● **What is needed**:
Write out the listing beneath this instruction in its entirety, exactly as it reads.

● **Data for analysis**:
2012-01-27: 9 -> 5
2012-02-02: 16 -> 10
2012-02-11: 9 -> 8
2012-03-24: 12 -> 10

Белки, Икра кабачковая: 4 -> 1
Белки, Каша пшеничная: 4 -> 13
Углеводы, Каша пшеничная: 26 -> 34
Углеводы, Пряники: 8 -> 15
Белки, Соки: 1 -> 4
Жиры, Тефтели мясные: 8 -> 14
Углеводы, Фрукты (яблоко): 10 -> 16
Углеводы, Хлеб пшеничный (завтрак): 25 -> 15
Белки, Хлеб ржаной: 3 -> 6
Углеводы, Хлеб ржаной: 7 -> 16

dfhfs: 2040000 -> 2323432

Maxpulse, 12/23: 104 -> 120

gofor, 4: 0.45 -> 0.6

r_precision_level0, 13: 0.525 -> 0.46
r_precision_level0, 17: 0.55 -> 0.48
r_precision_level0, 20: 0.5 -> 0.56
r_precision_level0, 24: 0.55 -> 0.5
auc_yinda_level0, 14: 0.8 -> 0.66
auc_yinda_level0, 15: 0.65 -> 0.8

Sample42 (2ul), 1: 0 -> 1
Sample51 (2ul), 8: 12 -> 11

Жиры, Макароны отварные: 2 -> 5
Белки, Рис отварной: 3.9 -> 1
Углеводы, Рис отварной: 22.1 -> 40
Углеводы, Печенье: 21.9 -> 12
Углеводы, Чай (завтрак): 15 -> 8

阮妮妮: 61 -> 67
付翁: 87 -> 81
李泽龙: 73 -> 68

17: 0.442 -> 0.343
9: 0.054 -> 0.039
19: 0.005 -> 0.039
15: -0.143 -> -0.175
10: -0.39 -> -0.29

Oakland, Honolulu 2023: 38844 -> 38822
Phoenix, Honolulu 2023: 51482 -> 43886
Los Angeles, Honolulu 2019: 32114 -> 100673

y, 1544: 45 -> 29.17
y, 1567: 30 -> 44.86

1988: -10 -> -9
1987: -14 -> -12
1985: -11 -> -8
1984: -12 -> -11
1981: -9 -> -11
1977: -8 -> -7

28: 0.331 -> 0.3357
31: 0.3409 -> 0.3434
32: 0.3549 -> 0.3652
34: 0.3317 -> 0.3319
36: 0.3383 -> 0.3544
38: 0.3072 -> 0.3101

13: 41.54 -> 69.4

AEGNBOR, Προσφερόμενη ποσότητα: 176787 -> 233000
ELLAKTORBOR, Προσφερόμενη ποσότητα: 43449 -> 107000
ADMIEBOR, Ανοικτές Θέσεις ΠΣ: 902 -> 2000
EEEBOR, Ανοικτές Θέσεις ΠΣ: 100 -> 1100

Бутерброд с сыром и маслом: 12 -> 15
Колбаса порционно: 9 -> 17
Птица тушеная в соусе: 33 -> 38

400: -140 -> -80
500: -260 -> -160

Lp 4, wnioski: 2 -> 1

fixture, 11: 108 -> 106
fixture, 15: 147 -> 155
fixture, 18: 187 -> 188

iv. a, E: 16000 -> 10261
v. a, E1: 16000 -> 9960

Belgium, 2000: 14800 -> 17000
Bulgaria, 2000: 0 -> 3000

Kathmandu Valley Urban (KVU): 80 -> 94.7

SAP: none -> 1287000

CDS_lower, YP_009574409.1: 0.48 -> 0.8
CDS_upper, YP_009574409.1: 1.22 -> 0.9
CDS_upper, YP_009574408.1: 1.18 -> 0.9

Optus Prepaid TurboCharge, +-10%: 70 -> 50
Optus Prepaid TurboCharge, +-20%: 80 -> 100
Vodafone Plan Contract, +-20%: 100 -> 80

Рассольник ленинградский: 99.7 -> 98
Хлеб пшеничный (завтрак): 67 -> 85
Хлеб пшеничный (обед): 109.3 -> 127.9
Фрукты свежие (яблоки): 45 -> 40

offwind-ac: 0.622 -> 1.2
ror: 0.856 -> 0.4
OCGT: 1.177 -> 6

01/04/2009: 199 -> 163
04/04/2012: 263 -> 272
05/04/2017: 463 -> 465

● **Your response**:
2012-01-27: 9 -> 5
2012-02-02: 16 -> 10
2012-02-11: 9 -> 8
2012-03-24: 12 -> 10

Белки, Икра кабачковая: 4 -> 1
Белки, Каша пшеничная: 4 -> 13
Углеводы, Каша пшеничная: 26 -> 34
Углеводы, Пряники: 8 -> 15
Белки, Соки: 1 -> 4
Жиры, Тефтели мясные: 8 -> 14
Углеводы, Фрукты (яблоко): 10 -> 16
Углеводы, Хлеб пшеничный (завтрак): 25 -> 15
Белки, Хлеб ржаной: 3 -> 6
Углеводы, Хлеб ржаной: 7 -> 16

dfhfs: 2040000 -> 2323432

Maxpulse, 12/23: 104 -> 120

gofor, 4: 0.45 -> 0.6

r_precision_level0, 13: 0.525 -> 0.46
r_precision_level0, 17: 0.55 -> 0.48
r_precision_level0, 20: 0.5 -> 0.56
r_precision_level0, 24: 0.55 -> 0.5
auc_yinda_level0, 14: 0.8 -> 0.66
auc_yinda_level0, 15: 0.65 -> 0.8

Sample42 (2ul), 1: 0 -> 1
Sample51 (2ul), 8: 12 -> 11

Жиры, Макароны отварные: 2 -> 5
Белки, Рис отварной: 3.9 -> 1
Углеводы, Рис отварной: 22.1 -> 40
Углеводы, Печенье: 21.9 -> 12
Углеводы, Чай (завтрак): 15 -> 8

阮妮妮: 61 -> 67
付翁: 87 -> 81
李泽龙: 73 -> 68

17: 0.442 -> 0.343
9: 0.054 -> 0.039
19: 0.005 -> 0.039
15: -0.143 -> -0.175
10: -0.39 -> -0.29

Oakland, Honolulu 2023: 38844 -> 38822
Phoenix, Honolulu 2023: 51482 -> 43886
Los Angeles, Honolulu 2019: 32114 -> 100673

y, 1544: 45 -> 29.17
y, 1567: 30 -> 44.86

1988: -10 -> -9
1987: -14 -> -12
1985: -11 -> -8
1984: -12 -> -11
1981: -9 -> -11
1977: -8 -> -7

28: 0.331 -> 0.3357
31: 0.3409 -> 0.3434
32: 0.3549 -> 0.3652
34: 0.3317 -> 0.3319
36: 0.3383 -> 0.3544
38: 0.3072 -> 0.3101

13: 41.54 -> 69.4

AEGNBOR, Προσφερόμενη ποσότητα: 176787 -> 233000
ELLAKTORBOR, Προσφερόμενη ποσότητα: 43449 -> 107000
ADMIEBOR, Ανοικτές Θέσεις ΠΣ: 902 -> 2000
EEEBOR, Ανοικτές Θέσεις ΠΣ: 100 -> 1100

Бутерброд с сыром и маслом: 12 -> 15
Колбаса порционно: 9 -> 17
Птица тушеная в соусе: 33 -> 38

400: -140 -> -80
500: -260 -> -160

Lp 4, wnioski: 2 -> 1

fixture, 11: 108 -> 106
fixture, 15: 147 -> 155
fixture, 18: 187 -> 188

iv. a, E: 16000 -> 10261
v. a, E1: 16000 -> 9960

Belgium, 2000: 14800 -> 17000
Bulgaria, 2000: 0 -> 3000

Kathmandu Valley Urban (KVU): 80 -> 94.7

SAP: none -> 1287000

CDS_lower, YP_009574409.1: 0.48 -> 0.8
CDS_upper, YP_009574409.1: 1.22 -> 0.9
CDS_upper, YP_009574408.1: 1.18 -> 0.9

Optus Prepaid TurboCharge, +-10%: 70 -> 50
Optus Prepaid TurboCharge, +-20%: 80 -> 100
Vodafone Plan Contract, +-20%: 100 -> 80

Рассольник ленинградский: 99.7 -> 98
Хлеб пшеничный (завтрак): 67 -> 85
Хлеб пшеничный (обед): 109.3 -> 127.9
Фрукты свежие (яблоки): 45 -> 40

offwind-ac: 0.622 -> 1.2
ror: 0.856 -> 0.4
OCGT: 1.177 -> 6

01/04/2009: 199 -> 163
04/04/2012: 263 -> 272
05/04/2017: 463 -> 465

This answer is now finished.